Entries supplied >>
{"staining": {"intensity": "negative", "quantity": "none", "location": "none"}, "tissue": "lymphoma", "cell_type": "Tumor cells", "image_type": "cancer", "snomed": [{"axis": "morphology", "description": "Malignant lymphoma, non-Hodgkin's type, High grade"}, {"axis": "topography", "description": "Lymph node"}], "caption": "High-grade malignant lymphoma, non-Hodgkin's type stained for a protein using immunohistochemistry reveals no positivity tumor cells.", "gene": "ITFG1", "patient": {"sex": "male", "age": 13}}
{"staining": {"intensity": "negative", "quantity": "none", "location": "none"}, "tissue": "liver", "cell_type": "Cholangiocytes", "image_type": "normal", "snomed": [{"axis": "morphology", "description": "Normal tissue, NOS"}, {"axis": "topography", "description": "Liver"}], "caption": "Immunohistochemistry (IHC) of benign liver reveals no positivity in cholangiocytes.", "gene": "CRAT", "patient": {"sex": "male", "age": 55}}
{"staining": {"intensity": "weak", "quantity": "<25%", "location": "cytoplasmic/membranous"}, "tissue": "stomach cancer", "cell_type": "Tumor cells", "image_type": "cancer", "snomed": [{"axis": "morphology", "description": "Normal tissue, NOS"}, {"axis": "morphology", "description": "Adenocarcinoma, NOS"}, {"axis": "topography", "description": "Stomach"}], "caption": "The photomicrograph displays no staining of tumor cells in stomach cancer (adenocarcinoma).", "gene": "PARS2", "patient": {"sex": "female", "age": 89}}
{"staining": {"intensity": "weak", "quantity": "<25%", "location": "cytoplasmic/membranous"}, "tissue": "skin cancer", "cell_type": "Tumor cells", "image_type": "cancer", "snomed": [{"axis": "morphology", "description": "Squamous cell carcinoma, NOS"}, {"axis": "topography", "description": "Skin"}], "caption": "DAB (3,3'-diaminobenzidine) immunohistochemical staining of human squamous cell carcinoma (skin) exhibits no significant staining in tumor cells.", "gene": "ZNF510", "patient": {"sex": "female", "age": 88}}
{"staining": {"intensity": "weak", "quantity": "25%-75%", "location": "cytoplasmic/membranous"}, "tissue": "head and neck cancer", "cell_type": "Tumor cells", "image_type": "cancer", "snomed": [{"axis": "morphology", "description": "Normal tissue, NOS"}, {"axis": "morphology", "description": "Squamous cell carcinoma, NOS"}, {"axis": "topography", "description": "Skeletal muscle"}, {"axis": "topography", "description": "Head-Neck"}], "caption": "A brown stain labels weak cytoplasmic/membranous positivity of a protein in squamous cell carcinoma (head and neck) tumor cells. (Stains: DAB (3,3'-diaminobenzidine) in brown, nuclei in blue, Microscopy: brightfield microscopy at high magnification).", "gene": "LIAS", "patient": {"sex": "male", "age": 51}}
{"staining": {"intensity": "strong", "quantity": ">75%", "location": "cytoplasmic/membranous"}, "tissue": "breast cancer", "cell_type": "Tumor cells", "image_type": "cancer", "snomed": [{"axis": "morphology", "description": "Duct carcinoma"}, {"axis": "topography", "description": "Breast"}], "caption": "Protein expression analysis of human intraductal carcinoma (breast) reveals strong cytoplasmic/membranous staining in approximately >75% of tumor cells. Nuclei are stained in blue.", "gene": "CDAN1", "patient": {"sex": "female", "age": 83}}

Try it >>
Please output the records once more, exactly as they were written.

Expected answer >>
{"staining": {"intensity": "negative", "quantity": "none", "location": "none"}, "tissue": "lymphoma", "cell_type": "Tumor cells", "image_type": "cancer", "snomed": [{"axis": "morphology", "description": "Malignant lymphoma, non-Hodgkin's type, High grade"}, {"axis": "topography", "description": "Lymph node"}], "caption": "High-grade malignant lymphoma, non-Hodgkin's type stained for a protein using immunohistochemistry reveals no positivity tumor cells.", "gene": "ITFG1", "patient": {"sex": "male", "age": 13}}
{"staining": {"intensity": "negative", "quantity": "none", "location": "none"}, "tissue": "liver", "cell_type": "Cholangiocytes", "image_type": "normal", "snomed": [{"axis": "morphology", "description": "Normal tissue, NOS"}, {"axis": "topography", "description": "Liver"}], "caption": "Immunohistochemistry (IHC) of benign liver reveals no positivity in cholangiocytes.", "gene": "CRAT", "patient": {"sex": "male", "age": 55}}
{"staining": {"intensity": "weak", "quantity": "<25%", "location": "cytoplasmic/membranous"}, "tissue": "stomach cancer", "cell_type": "Tumor cells", "image_type": "cancer", "snomed": [{"axis": "morphology", "description": "Normal tissue, NOS"}, {"axis": "morphology", "description": "Adenocarcinoma, NOS"}, {"axis": "topography", "description": "Stomach"}], "caption": "The photomicrograph displays no staining of tumor cells in stomach cancer (adenocarcinoma).", "gene": "PARS2", "patient": {"sex": "female", "age": 89}}
{"staining": {"intensity": "weak", "quantity": "<25%", "location": "cytoplasmic/membranous"}, "tissue": "skin cancer", "cell_type": "Tumor cells", "image_type": "cancer", "snomed": [{"axis": "morphology", "description": "Squamous cell carcinoma, NOS"}, {"axis": "topography", "description": "Skin"}], "caption": "DAB (3,3'-diaminobenzidine) immunohistochemical staining of human squamous cell carcinoma (skin) exhibits no significant staining in tumor cells.", "gene": "ZNF510", "patient": {"sex": "female", "age": 88}}
{"staining": {"intensity": "weak", "quantity": "25%-75%", "location": "cytoplasmic/membranous"}, "tissue": "head and neck cancer", "cell_type": "Tumor cells", "image_type": "cancer", "snomed": [{"axis": "morphology", "description": "Normal tissue, NOS"}, {"axis": "morphology", "description": "Squamous cell carcinoma, NOS"}, {"axis": "topography", "description": "Skeletal muscle"}, {"axis": "topography", "description": "Head-Neck"}], "caption": "A brown stain labels weak cytoplasmic/membranous positivity of a protein in squamous cell carcinoma (head and neck) tumor cells. (Stains: DAB (3,3'-diaminobenzidine) in brown, nuclei in blue, Microscopy: brightfield microscopy at high magnification).", "gene": "LIAS", "patient": {"sex": "male", "age": 51}}
{"staining": {"intensity": "strong", "quantity": ">75%", "location": "cytoplasmic/membranous"}, "tissue": "breast cancer", "cell_type": "Tumor cells", "image_type": "cancer", "snomed": [{"axis": "morphology", "description": "Duct carcinoma"}, {"axis": "topography", "description": "Breast"}], "caption": "Protein expression analysis of human intraductal carcinoma (breast) reveals strong cytoplasmic/membranous staining in approximately >75% of tumor cells. Nuclei are stained in blue.", "gene": "CDAN1", "patient": {"sex": "female", "age": 83}}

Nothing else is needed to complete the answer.